12.09.2021 - 07:00 | Son Güncellenme:
Nil Kural - Biricik filmografisiyle gelmiş geçmiş en başarılı sinemacılardan Jane Campion, bu yıl yeni filmi “The Power of the Dog”u geçen hafta Venedik Film Festivali’nde sunmadan önce de gündemdeydi. Temmuz ayında düzenlenen Cannes Film Festivali’nde “Titane” ile Altın Palmiye kazanan Julia Ducournau’nun büyük ödülünün öncesi ve sonrasında Campion’ın aldı sıklıkla geçti: Cannes’ın köklü tarihinde bu yıla dek Altın Palmiye (1993’te “The Piano” ile) kazanmış tek kadın olması nedeniyle. Ama ondan önce de ödül sezonunun ortasında Chloe Zhao’nun “Nomadland” ile Akademi Ödülleri’ni silip süpürmesi döneminde de Campion anıldı: En İyi Yönetmen dalına aday olan bir avuç kadın yönetmen arasında…

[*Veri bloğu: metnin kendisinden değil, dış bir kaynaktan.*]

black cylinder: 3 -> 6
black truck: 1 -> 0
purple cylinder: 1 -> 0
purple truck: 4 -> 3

Kadın sinemacıların sektörde kendilerini gösterebilmesinin simge ismi Jane Campion, sonunda yeni bir sinema filmiyle de gündemde. 2008 tarihli ve şair John Keats’in hayatının son yıllarına ve bu dönemde yaşadığı aşka odaklanan “Bright Star”dan beri sinemaseverler yeni bir Campion filmine hasret. Arada “Top of the Lake” adlı harika diziyle televizyona büyük bir katkıda bulunmuş olsa da Campion’dan yeni bir sinema filmi izlemeyeli uzun zaman olmuştu.

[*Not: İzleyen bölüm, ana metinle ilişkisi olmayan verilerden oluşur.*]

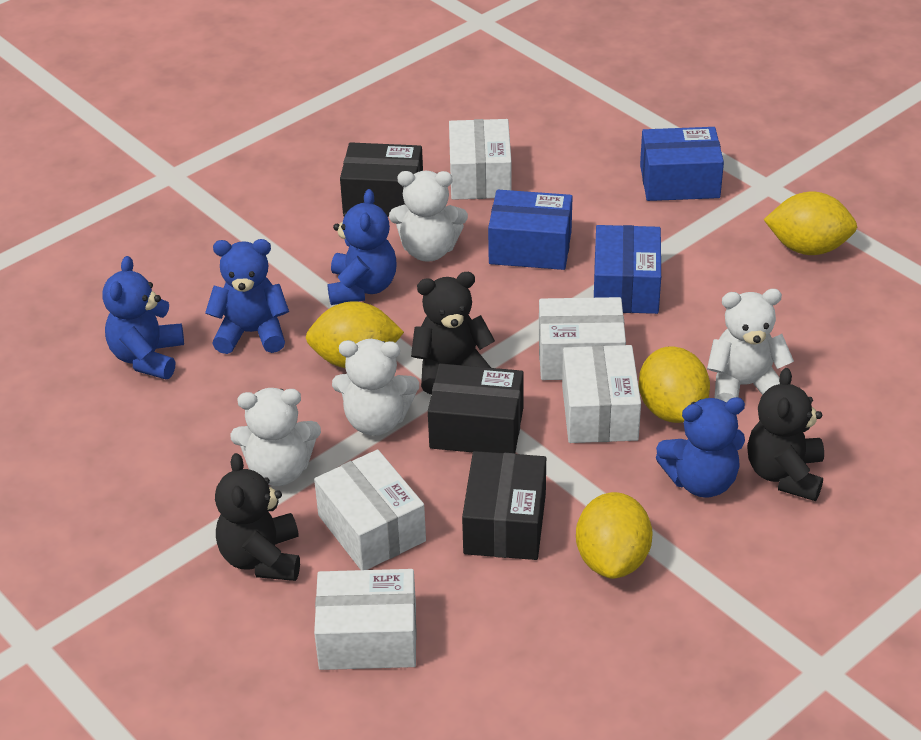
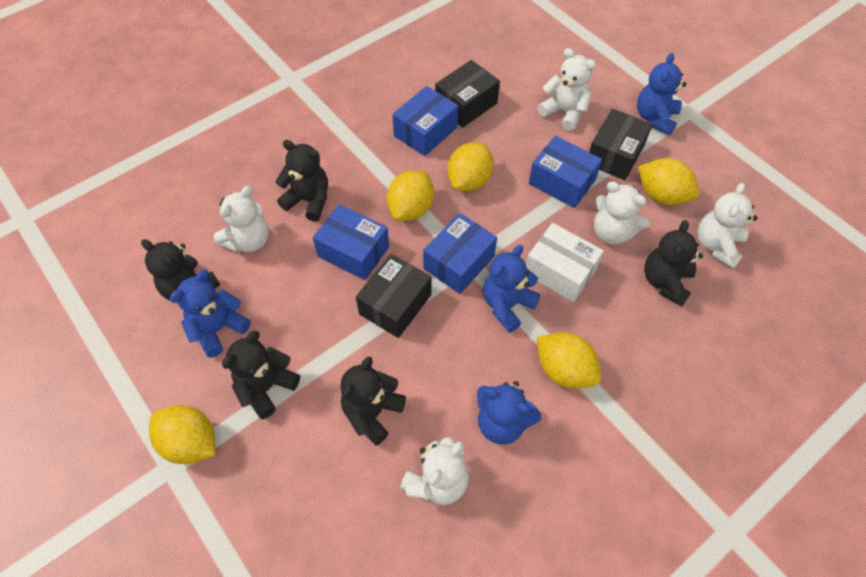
black teddy bear: 3 -> 5
blue box: 3 -> 4
white box: 5 -> 1
white teddy bear: 4 -> 5
yellow lemon: 4 -> 5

Yeni filmi “The Power of the Dog”, geçen hafta Venedik Film Festivali’nin ilk günlerinde gösterildi ve üzerinden onlarca film geçmiş olsa da yarışmanın gözdelerinden biri olarak kaldı. Bu yazının basıldığı saatlerde Venedik henüz sonuçlanmamış olsa da, dün sahiplerini bulan ödüllerde en tepe ödüllerden birine uzanması kimseyi şaşırtmayacak gibi gözüküyor.
Campion’ı bir sinema filmi için kameranın arkasına yeniden oturtan film, hem bir dönem filmi hem de edebiyat uyarlaması. Thomas Savage’in aynı adlı romanından uyarlanan filmin başrollerinde Benedict Cumberbatch ve Kirsten Dunst var. Her zaman harika bir oyuncu yönetmeni olan Campion’ın iki başrol oyuncusunun da ödül sezonunda iddialı olması bekleniyor. Hatta Cumberbatch’in Oscar’ı yolda yorumları yapılıyor.
1925 yılında Montana’da geçen hikâye (Campion, ülkesi Yeni Zelanda’da çekmiş) bir western. Gözlerden ırak bir çiftlikte refah içinde yaşayan iki erkek kardeşten birinin evlenmesi sonunda gelişen olayları konu alan film, eleştirmenlerin etkileyiciliği konusunda fikir birliğine vardığı bir yapım.
Aralık ayından önce sinemalarda gösterilecek, sonra da dijital platform Netflix’te yayınlanacak filmin basın toplantısında Campion, bu yıl kadın yönetmenlerin başarılarının hatırlatılması üzerine “Kızlar çok iyi gidiyor” yorumunu yaptı ve sinemada istatistik kadınların lehine olmasa da bir kez şans verildiğinde kadınları durdurmanın yolu olmadığını söyledi. Ona ne şüphe, kendisi de bu zorlu yolun ilk rehberlerindendi.